(MATERIAL SHOWN Opens)

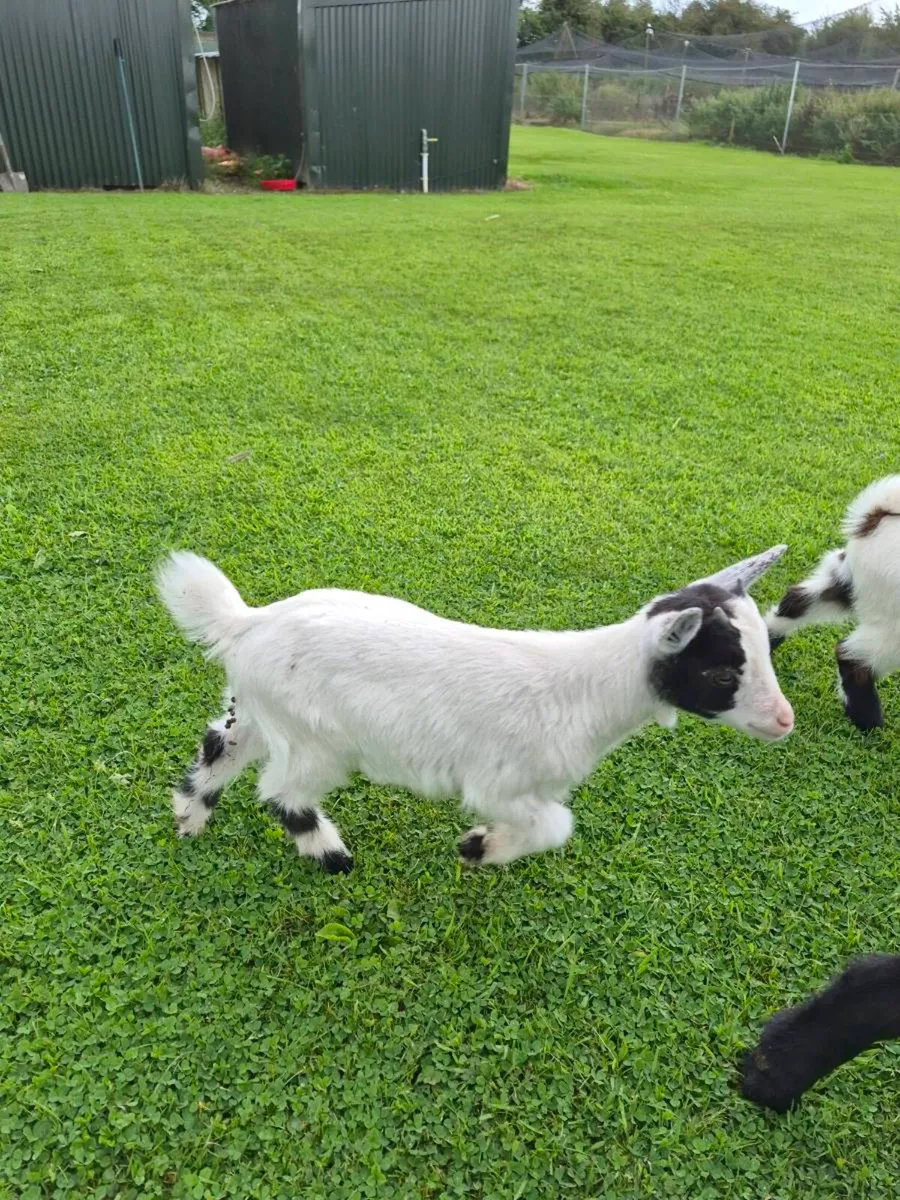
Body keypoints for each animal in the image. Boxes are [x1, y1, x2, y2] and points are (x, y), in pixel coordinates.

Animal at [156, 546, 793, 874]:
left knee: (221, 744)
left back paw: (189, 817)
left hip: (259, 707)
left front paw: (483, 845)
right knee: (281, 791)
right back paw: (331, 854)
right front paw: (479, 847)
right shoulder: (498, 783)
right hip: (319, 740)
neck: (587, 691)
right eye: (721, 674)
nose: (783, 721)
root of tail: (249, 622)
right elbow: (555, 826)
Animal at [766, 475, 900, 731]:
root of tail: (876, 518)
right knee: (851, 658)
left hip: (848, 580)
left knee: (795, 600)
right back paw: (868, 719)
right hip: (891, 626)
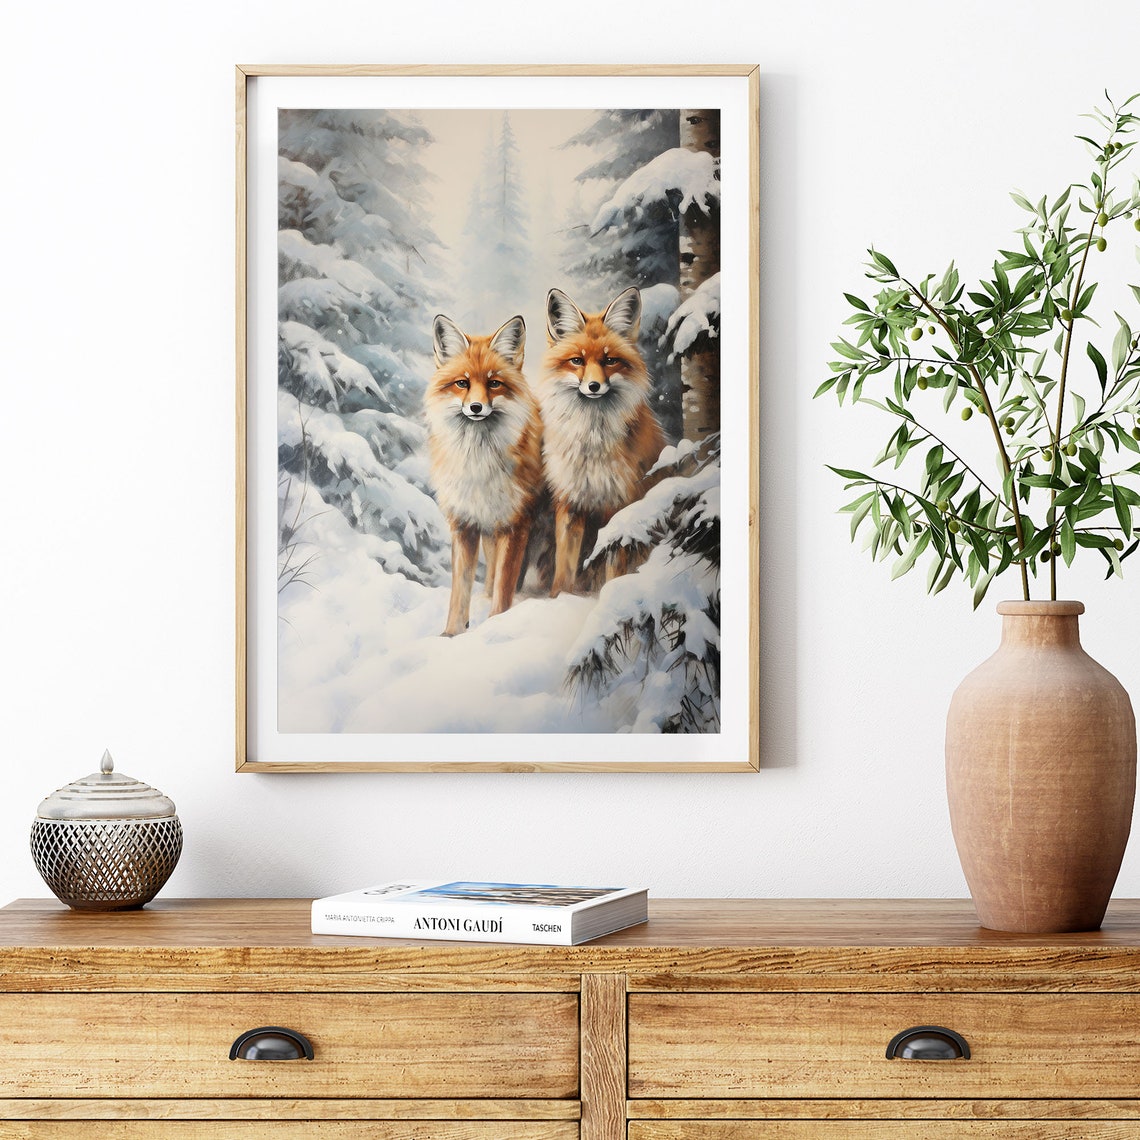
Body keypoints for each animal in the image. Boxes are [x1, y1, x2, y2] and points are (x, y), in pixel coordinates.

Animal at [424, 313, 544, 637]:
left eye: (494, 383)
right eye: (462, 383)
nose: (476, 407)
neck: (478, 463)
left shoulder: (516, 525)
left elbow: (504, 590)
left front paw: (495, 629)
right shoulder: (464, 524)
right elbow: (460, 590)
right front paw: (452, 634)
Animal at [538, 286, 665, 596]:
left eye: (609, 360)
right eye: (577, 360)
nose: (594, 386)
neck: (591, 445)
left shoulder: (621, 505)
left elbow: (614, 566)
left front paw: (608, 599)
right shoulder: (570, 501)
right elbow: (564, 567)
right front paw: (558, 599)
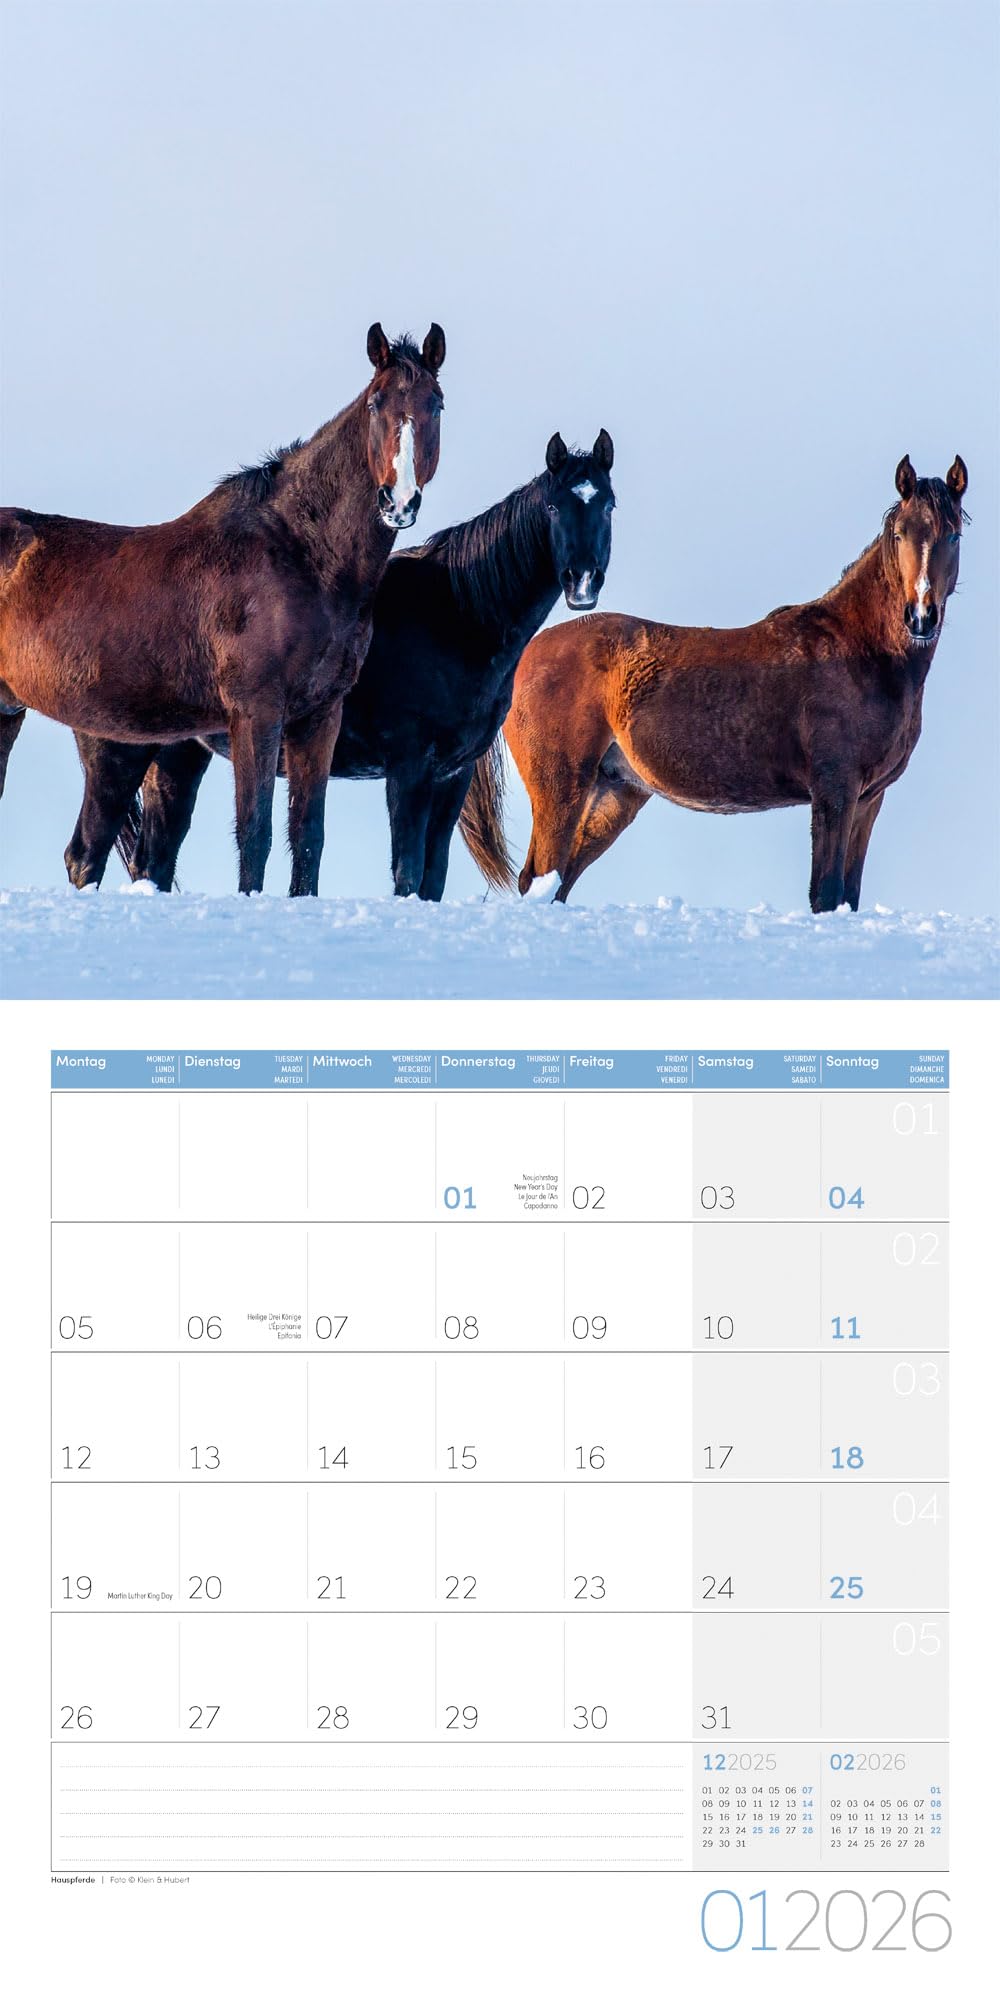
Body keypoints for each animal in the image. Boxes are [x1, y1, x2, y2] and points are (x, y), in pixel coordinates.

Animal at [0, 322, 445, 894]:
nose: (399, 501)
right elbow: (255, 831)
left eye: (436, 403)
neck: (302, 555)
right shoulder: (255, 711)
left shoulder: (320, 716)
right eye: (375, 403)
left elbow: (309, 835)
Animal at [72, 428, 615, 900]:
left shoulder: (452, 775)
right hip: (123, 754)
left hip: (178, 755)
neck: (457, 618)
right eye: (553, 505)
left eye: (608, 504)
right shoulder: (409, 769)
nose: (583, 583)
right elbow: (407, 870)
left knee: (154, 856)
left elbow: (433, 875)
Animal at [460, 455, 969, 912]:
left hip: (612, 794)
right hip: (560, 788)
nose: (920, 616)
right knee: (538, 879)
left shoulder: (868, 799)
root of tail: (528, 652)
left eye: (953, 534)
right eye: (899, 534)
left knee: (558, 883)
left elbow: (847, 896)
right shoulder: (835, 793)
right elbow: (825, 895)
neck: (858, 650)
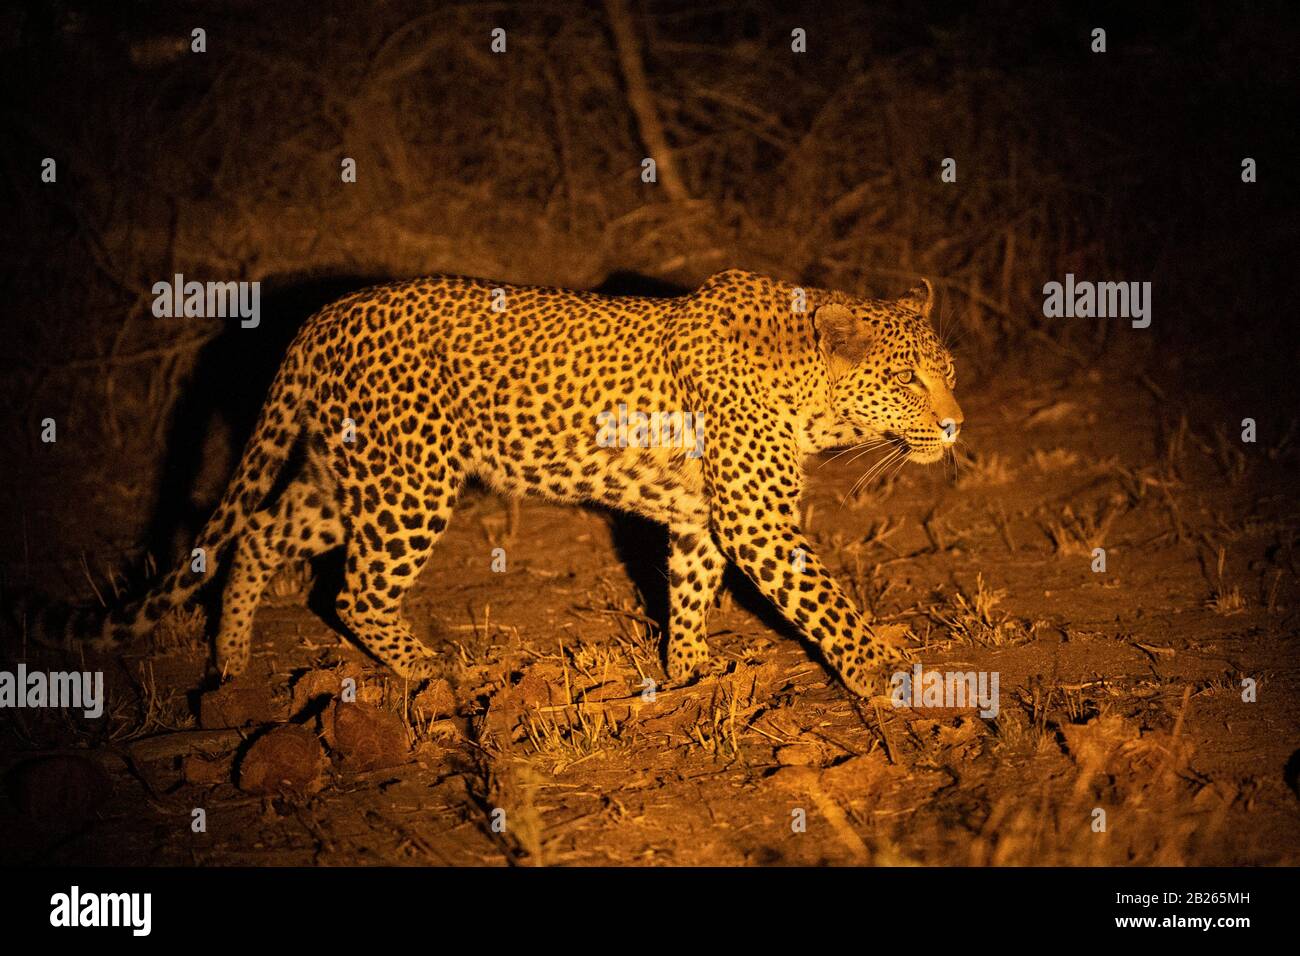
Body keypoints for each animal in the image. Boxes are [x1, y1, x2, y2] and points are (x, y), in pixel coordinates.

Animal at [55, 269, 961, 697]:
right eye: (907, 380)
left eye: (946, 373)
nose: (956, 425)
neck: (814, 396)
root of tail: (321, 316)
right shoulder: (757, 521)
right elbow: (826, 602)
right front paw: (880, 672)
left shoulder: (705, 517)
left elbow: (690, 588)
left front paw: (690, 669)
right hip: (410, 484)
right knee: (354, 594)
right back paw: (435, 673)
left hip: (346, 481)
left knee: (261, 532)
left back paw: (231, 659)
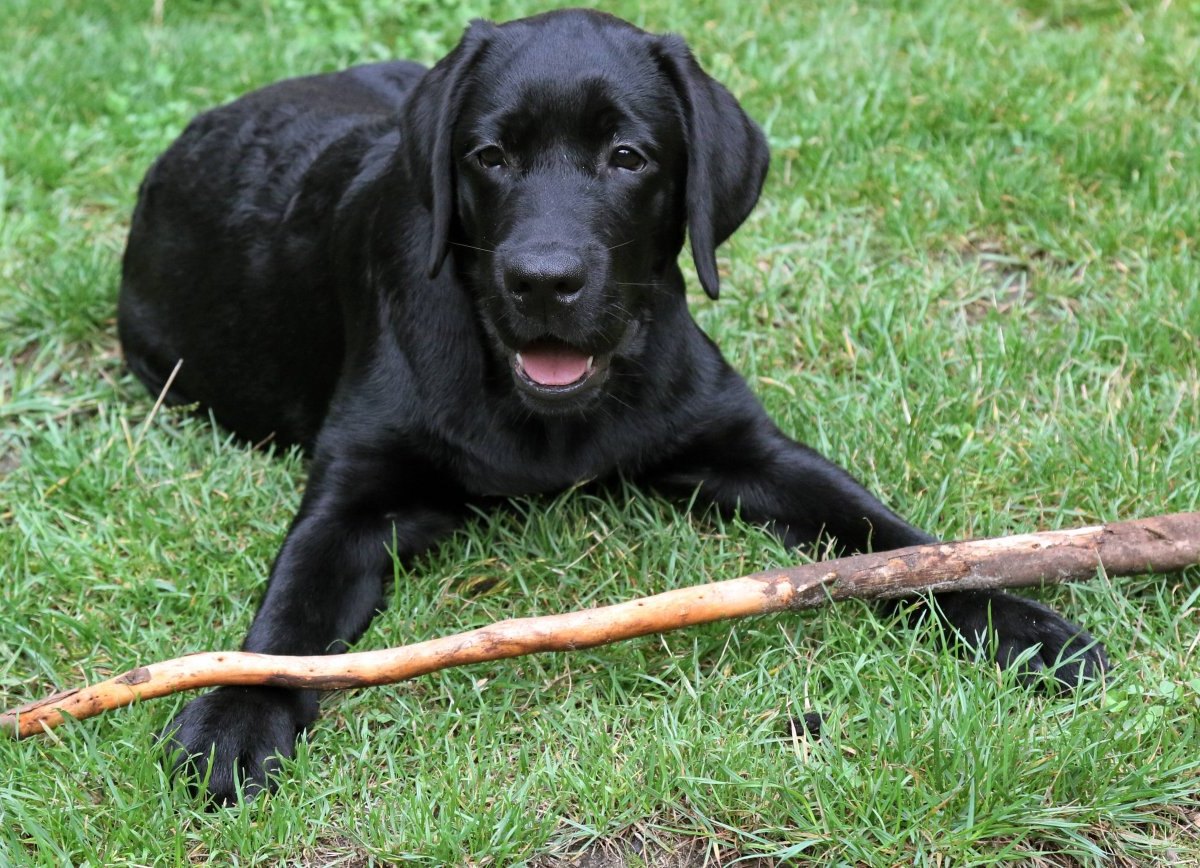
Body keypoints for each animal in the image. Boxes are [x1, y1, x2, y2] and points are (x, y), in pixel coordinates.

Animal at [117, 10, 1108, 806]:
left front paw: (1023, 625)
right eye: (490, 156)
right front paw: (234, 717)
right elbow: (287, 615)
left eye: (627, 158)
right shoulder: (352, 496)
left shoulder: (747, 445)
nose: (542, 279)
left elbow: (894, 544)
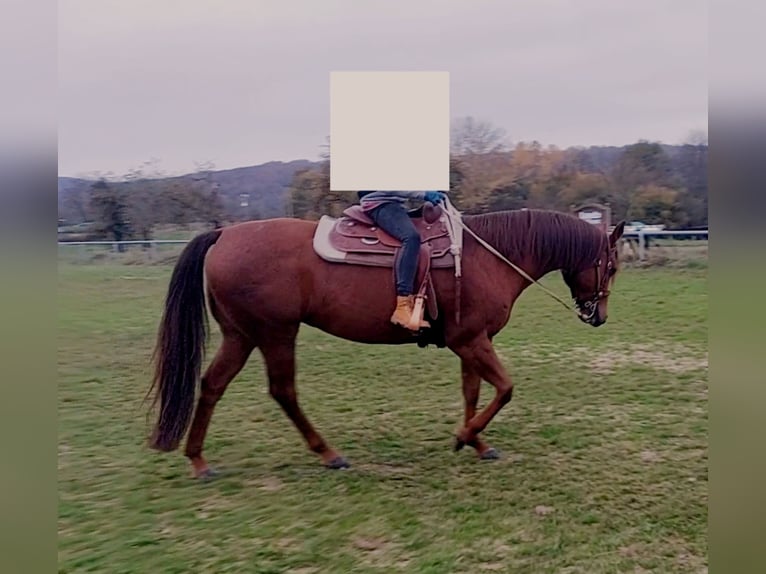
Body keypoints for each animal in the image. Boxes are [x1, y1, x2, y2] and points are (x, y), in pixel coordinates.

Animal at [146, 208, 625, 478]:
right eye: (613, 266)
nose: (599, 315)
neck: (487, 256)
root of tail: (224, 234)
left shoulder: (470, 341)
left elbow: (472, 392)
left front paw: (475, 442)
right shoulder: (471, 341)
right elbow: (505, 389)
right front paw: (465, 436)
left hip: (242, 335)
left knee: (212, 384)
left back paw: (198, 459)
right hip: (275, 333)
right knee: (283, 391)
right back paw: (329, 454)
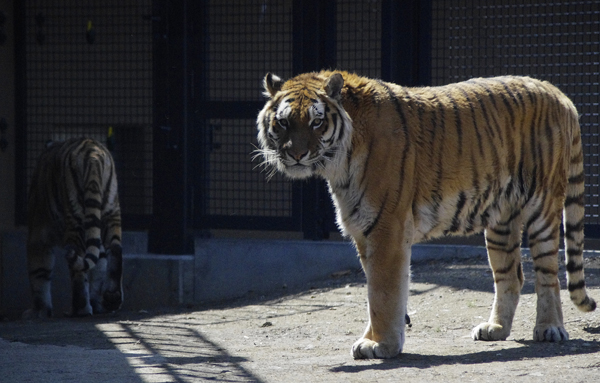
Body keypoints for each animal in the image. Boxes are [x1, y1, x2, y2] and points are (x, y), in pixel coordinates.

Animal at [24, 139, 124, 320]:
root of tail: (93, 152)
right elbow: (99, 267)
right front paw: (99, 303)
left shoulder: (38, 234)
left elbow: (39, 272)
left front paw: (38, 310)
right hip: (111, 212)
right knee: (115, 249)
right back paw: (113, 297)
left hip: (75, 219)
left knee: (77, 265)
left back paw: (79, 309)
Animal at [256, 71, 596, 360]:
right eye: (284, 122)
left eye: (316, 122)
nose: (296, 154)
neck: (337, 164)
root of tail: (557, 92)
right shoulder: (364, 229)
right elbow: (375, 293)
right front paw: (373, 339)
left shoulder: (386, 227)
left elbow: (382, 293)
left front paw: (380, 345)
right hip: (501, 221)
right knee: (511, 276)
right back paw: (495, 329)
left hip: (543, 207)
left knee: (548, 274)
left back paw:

(MATERIAL SHOWN Closes)

THE TASK: Output every line above exactly as it stands, and drop any picture.

RESULT OF THE EXERCISE:
Body keypoints for each animal in the image. Boxes are [x1, y1, x2, y2] and points are (x, y), in pixel coordinates.

Animal at [156, 546, 793, 874]:
left knee: (221, 744)
left back paw: (189, 817)
left hip: (259, 707)
left front paw: (483, 845)
right knee: (281, 791)
right back paw: (331, 854)
right front paw: (479, 847)
right shoulder: (498, 783)
right hip: (319, 740)
neck: (587, 691)
right eye: (721, 674)
nose: (783, 721)
root of tail: (249, 622)
right elbow: (555, 826)
Animal at [766, 475, 900, 731]:
root of tail: (876, 518)
right knee: (851, 658)
left hip: (848, 580)
left knee: (795, 600)
right back paw: (868, 719)
right hip: (891, 626)
Body keypoints for each animal in the image. Boxes are [x1, y1, x2, y2] and points are (x, y), in pixel coordinates.

Animal at [424, 313, 544, 637]:
left eye: (494, 383)
right eye: (462, 383)
nose: (476, 407)
neck: (478, 463)
left shoulder: (516, 525)
left elbow: (504, 590)
left front paw: (495, 629)
right shoulder: (464, 524)
right elbow: (460, 590)
right front paw: (452, 634)
Animal at [538, 286, 665, 596]:
left eye: (609, 360)
right eye: (577, 360)
nose: (594, 386)
neck: (591, 445)
left shoulder: (621, 505)
left elbow: (614, 566)
left front paw: (608, 599)
right shoulder: (570, 501)
right elbow: (564, 567)
right front paw: (558, 599)
Body keypoints for each animal in the image. Boxes are [x1, y1, x2, y2] and points are (x, y), in pixel coordinates.

Animal at [0, 322, 445, 894]:
nose: (399, 501)
right elbow: (255, 831)
left eye: (436, 403)
neck: (302, 555)
right shoulder: (255, 711)
left shoulder: (320, 716)
right eye: (375, 403)
left elbow: (309, 835)
Animal at [72, 428, 615, 900]:
left shoulder: (452, 775)
right hip: (123, 754)
left hip: (178, 755)
neck: (457, 618)
right eye: (553, 505)
left eye: (608, 504)
right shoulder: (409, 769)
nose: (583, 583)
right elbow: (407, 870)
left knee: (154, 856)
left elbow: (433, 875)
Animal at [460, 455, 969, 912]:
left hip: (612, 794)
right hip: (560, 788)
nose: (920, 616)
right knee: (538, 879)
left shoulder: (868, 799)
root of tail: (528, 652)
left eye: (953, 534)
right eye: (899, 534)
left knee: (558, 883)
left elbow: (847, 896)
right shoulder: (835, 793)
right elbow: (825, 895)
neck: (858, 650)
Body keypoints for each animal in the image. Boxes are [x1, y1, x2, y2] and points are (x, y), in pixel coordinates.

Animal at [55, 269, 961, 697]:
right eye: (907, 380)
left eye: (946, 373)
nose: (956, 425)
neck: (814, 396)
root of tail: (321, 316)
right shoulder: (757, 521)
right elbow: (826, 602)
right front paw: (880, 672)
left shoulder: (705, 517)
left elbow: (690, 588)
left front paw: (690, 669)
right hip: (410, 484)
right knee: (354, 594)
right back paw: (435, 673)
left hip: (346, 481)
left knee: (261, 532)
left back paw: (231, 659)
Body keypoints for each animal in the image. Boxes are [x1, y1, x2, y2] and points are (x, y), in pixel coordinates.

Animal at [117, 10, 1108, 806]:
left front paw: (1023, 625)
right eye: (490, 156)
right front paw: (234, 717)
right elbow: (287, 615)
left eye: (627, 158)
right shoulder: (352, 496)
left shoulder: (747, 445)
nose: (542, 279)
left elbow: (894, 544)
Body keypoints for each animal in the image. Boxes are [x1, y1, x2, y2] and points are (x, y), in pixel coordinates.

Animal at [146, 208, 625, 478]:
right eye: (613, 266)
nose: (599, 315)
neck: (487, 256)
root of tail: (224, 234)
left shoulder: (470, 341)
left elbow: (472, 392)
left front paw: (475, 442)
right shoulder: (471, 341)
right elbow: (505, 389)
right front paw: (465, 436)
left hip: (242, 335)
left knee: (212, 384)
left back paw: (198, 459)
right hip: (275, 333)
right knee: (283, 391)
right back paw: (329, 454)
Body keypoints for each animal in the image. Boxes are [x1, y1, x2, y2] and points are (x, y), in pixel coordinates.

Animal at [24, 139, 124, 320]:
root of tail: (93, 152)
right elbow: (99, 267)
right front paw: (99, 303)
left shoulder: (38, 234)
left elbow: (39, 272)
left front paw: (38, 310)
right hip: (111, 212)
right knee: (115, 249)
right back paw: (113, 297)
left hip: (75, 219)
left knee: (77, 265)
left back paw: (79, 309)
Animal at [256, 71, 596, 360]:
right eye: (284, 122)
left eye: (316, 122)
nose: (296, 154)
neck: (337, 164)
root of tail: (557, 92)
right shoulder: (364, 229)
right elbow: (375, 293)
right front paw: (373, 339)
left shoulder: (386, 227)
left elbow: (382, 293)
left front paw: (380, 345)
right hip: (501, 221)
right knee: (511, 276)
right back paw: (495, 329)
left hip: (543, 207)
left knee: (548, 274)
left back paw:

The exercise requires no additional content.